■ Text block
● ● ● ● ● ● ●
AAV-Mediated Gene Therapy

AAVs are small, non-enveloped viruses of the Parvoviridae family that package a single-stranded linear DNA genome. These vectors are attractive for use in gene therapy, as they are non-pathogenic; AAVs have not been associated with any human disease. They have a very low rate of integration, and the recombinant virus even lacks the site-specific integration machinery of the native virus.35 They do not trigger a significant immune response,36 and transgene expression can persist for years; expression has been shown for up to 4 years37, 38 in the human CNS and 15 years in non-human primates.39

Advances in the engineering of recombinant AAVs has generated methods for fast production with standards for human use, in a reliable, highly pure, and affordable manner.36, 40 Recently, the use of AAVs for gene therapy has been significantly increased with the US Food and Drug Administration (FDA) approval of two gene therapies for blood cancer and an AAV-based gene therapy for a genetic form of blindness (Box 1).41, 42

Box 1. A Promising Outlook for AAV-Based Gene Therapies.
● ● ● ● ● ● ●
■ Information supplied
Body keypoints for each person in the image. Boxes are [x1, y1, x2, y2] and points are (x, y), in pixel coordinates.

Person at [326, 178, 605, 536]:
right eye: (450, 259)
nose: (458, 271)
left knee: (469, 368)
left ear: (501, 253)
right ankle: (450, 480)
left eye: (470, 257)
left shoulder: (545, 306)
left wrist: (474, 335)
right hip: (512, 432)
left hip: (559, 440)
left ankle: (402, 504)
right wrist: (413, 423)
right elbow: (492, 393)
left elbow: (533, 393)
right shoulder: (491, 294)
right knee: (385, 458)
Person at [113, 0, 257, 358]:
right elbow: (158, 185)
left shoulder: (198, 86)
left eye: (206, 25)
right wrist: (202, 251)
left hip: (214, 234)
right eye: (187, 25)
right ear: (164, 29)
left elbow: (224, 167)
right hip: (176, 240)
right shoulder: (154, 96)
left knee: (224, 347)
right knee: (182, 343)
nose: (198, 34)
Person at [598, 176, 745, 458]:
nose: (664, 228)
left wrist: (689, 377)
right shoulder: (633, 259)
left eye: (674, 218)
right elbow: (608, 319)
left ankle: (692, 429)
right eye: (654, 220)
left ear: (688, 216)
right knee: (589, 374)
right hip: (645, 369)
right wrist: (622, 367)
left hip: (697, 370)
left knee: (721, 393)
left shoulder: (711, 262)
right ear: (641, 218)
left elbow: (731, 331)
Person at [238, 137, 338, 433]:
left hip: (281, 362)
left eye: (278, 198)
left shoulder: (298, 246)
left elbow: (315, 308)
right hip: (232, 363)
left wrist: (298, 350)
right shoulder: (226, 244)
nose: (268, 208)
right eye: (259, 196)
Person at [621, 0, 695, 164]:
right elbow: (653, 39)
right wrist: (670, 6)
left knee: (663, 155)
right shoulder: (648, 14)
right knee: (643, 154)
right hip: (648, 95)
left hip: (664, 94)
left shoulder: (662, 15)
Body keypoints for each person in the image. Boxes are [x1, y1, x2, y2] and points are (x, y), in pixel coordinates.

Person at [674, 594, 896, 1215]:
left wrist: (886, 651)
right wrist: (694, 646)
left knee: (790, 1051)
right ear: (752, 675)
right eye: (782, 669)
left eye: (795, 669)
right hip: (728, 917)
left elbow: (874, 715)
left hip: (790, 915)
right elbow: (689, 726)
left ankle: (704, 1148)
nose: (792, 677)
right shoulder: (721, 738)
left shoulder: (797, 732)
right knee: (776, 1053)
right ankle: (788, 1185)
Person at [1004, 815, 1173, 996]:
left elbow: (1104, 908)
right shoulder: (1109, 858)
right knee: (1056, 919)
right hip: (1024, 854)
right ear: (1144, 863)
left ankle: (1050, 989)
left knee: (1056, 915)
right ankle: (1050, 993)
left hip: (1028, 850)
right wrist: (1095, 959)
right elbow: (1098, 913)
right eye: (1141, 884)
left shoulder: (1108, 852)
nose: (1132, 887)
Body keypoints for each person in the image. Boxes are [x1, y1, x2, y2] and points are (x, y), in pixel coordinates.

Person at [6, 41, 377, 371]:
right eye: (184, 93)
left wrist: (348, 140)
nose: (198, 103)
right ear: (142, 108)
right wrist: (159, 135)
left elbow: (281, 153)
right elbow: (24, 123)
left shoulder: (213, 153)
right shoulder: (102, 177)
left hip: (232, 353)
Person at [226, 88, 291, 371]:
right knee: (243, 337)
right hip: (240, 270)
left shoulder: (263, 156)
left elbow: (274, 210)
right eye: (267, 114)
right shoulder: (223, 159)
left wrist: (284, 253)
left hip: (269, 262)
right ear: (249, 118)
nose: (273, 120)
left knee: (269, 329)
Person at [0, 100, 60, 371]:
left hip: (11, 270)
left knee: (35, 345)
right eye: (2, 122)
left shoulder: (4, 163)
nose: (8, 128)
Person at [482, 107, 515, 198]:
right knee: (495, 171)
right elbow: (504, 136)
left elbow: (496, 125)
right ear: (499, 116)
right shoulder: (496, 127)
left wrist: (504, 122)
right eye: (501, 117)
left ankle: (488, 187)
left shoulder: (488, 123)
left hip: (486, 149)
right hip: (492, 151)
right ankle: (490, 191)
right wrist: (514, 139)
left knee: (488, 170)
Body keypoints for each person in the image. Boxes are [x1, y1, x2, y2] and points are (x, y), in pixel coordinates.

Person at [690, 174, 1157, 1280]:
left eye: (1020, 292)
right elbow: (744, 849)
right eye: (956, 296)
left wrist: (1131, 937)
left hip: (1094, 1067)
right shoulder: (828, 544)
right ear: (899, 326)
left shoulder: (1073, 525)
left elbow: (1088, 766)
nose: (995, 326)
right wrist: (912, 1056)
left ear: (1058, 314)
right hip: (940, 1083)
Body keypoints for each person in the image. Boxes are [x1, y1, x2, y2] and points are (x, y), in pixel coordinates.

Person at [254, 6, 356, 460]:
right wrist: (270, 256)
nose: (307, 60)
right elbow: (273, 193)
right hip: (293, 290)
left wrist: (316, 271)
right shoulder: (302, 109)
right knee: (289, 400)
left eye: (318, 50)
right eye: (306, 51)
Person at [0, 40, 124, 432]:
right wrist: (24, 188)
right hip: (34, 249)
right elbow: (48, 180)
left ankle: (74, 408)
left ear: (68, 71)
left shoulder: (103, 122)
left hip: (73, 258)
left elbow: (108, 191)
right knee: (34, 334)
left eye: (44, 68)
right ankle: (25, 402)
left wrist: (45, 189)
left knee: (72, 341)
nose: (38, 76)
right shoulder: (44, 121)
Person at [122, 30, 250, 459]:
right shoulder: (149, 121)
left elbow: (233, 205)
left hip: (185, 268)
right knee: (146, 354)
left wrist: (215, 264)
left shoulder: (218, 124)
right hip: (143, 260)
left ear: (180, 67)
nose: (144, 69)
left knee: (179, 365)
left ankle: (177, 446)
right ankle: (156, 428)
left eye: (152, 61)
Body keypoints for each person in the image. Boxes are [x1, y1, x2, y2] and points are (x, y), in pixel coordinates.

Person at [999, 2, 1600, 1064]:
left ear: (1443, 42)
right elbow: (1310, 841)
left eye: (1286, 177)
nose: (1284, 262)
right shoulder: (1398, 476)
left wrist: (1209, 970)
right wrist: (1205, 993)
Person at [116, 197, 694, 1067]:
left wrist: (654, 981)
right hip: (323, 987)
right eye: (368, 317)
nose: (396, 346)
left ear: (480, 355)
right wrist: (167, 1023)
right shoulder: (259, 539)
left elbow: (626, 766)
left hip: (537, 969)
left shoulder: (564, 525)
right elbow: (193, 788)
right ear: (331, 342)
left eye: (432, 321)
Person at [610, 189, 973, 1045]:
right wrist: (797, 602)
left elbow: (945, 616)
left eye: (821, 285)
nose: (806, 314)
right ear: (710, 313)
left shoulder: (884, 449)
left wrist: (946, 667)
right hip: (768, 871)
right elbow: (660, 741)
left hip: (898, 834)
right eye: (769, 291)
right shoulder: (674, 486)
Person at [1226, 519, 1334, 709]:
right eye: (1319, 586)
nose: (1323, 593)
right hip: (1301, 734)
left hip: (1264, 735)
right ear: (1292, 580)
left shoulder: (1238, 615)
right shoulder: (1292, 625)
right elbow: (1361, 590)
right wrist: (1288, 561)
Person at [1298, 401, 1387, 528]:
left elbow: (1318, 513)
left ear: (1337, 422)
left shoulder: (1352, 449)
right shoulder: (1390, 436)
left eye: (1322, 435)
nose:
● ● ● ● ● ● ●
■ Problem to solve
Decide whether each statement agrees with the text on AAV-mediated gene therapy, answering yes or no and quoting the words of the text that decide it. (a) AAVs package a double-stranded DNA genome. (b) Transgene expression has been shown to last 15 years in non-human primates. (c) The FDA approved two AAV-based gene therapies for blindness.

■ Solution for this problem
(a) No: "package a single-stranded linear DNA genome"
(b) Yes: "15 years in non-human primates"
(c) No: "two gene therapies for blood cancer and an AAV-based gene therapy for a genetic form of blindness"